"But you don't know how poor we'll be."

"Oh, don't I? Where do you think I keep my eyes? Why, I expect to be poor when I marry—for a while at any rate. I expect to do my own housework, like most of the young married women I know."

"Oh, but you've always talked so much about servants."

"Yes, dear Tom, but that was to be on a desert island where we were to be all alone. We shan't find that island except in our hearts."

"But even without the island, I always supposed that when a girl like you got married she...."

"She began with an establishment on the scale of ours in Louisburg Square, at the least. Yes, that used to be the way, twenty or thirty years ago.
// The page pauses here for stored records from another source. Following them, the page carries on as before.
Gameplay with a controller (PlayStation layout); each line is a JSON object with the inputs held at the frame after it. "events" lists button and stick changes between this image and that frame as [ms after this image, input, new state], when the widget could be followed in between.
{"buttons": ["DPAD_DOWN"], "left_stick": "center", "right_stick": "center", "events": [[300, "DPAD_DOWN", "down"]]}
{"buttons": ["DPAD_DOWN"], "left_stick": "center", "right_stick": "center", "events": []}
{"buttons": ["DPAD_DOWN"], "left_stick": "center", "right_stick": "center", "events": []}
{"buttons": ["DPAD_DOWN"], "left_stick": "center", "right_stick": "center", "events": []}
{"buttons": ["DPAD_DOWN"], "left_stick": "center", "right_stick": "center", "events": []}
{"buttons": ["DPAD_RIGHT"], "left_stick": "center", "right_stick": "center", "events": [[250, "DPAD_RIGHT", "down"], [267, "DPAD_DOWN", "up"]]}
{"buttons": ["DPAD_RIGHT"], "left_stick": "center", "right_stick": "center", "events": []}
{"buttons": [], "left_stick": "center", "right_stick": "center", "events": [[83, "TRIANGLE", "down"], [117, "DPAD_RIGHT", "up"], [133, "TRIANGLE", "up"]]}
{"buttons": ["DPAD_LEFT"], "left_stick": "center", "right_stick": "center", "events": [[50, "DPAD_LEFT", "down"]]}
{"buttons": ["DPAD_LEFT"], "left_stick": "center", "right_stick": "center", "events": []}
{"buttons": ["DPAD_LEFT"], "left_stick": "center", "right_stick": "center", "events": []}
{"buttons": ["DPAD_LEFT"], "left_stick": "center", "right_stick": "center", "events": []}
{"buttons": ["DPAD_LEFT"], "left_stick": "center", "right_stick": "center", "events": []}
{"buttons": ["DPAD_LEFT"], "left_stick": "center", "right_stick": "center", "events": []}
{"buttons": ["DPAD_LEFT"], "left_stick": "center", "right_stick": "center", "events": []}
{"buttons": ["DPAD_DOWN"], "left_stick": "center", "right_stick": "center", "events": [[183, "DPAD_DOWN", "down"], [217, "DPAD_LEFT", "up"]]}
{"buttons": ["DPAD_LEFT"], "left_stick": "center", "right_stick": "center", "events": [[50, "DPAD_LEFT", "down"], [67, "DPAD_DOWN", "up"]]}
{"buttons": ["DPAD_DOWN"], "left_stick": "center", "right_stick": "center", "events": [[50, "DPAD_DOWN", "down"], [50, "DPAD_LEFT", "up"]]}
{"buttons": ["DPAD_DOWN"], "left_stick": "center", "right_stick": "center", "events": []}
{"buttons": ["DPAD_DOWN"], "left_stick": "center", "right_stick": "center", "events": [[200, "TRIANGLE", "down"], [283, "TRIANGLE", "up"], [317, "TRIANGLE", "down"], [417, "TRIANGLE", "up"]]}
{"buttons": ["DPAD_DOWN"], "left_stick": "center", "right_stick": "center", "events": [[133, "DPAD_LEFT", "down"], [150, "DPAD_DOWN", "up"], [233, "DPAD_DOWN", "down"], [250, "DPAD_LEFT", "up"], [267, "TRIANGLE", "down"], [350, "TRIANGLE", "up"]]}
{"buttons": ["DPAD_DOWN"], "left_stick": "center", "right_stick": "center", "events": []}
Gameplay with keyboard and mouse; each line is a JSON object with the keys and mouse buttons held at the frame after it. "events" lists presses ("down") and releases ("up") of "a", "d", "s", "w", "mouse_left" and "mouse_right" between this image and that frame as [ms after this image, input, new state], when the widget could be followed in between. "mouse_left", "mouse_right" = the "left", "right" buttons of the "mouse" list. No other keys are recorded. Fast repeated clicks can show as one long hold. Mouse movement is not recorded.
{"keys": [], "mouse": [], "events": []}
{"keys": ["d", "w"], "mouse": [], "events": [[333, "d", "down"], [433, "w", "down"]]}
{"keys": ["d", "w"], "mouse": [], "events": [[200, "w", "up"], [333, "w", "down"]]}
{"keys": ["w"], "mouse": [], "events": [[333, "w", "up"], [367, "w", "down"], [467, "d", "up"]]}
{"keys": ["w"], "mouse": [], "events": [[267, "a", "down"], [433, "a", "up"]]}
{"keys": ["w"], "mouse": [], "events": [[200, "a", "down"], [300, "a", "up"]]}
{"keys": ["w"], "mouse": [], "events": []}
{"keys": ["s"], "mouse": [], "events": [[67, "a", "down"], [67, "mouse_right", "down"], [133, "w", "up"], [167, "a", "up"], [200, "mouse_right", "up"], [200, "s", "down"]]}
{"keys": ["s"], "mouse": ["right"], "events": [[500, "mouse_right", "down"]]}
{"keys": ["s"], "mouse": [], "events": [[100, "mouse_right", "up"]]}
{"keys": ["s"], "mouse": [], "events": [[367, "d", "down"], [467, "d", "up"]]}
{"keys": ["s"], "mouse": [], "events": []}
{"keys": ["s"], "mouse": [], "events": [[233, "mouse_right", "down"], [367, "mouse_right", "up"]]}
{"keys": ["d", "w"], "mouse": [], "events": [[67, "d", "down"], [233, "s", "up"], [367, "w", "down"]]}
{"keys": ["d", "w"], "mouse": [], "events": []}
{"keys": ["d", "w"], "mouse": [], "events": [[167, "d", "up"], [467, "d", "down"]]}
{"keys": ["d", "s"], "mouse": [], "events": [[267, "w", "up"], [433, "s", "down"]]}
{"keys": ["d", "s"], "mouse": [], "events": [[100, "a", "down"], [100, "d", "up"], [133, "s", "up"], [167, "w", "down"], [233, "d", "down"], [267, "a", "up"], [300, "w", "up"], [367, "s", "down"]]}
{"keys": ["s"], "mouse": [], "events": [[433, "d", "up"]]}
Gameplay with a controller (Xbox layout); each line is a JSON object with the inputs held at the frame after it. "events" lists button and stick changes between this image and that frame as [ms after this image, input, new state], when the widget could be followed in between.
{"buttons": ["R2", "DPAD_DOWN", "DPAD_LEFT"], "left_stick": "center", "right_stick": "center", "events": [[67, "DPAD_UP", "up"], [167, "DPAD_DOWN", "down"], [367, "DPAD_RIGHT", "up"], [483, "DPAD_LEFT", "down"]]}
But I'm sorry to say it isn't so any longer. Talk about revolution! We've got revolution as it is. With rents and wages as they are, and all the other expenses, why, a young couple must begin with the simple life, or stay single. I'd rather begin with the simple life, and I know more about it than you think."

He laughed. "So I see."

"Oh, I can cook and sew and make beds and wash dishes...."

They sauntered on, without noticing where they were going, till they came to a dell, where in the shade of an elm there was a seat, and another near a heart-shaped clump of lilacs, all in bloom. They sat in the shade of the elm. They were practical young lovers, and yet they were young lovers. They were lovers for whom there had never been any lovers but themselves. The wonderful thing was that each felt what the other felt; the discoveries by which they had come to the knowledge of this fact were the first that had ever been made.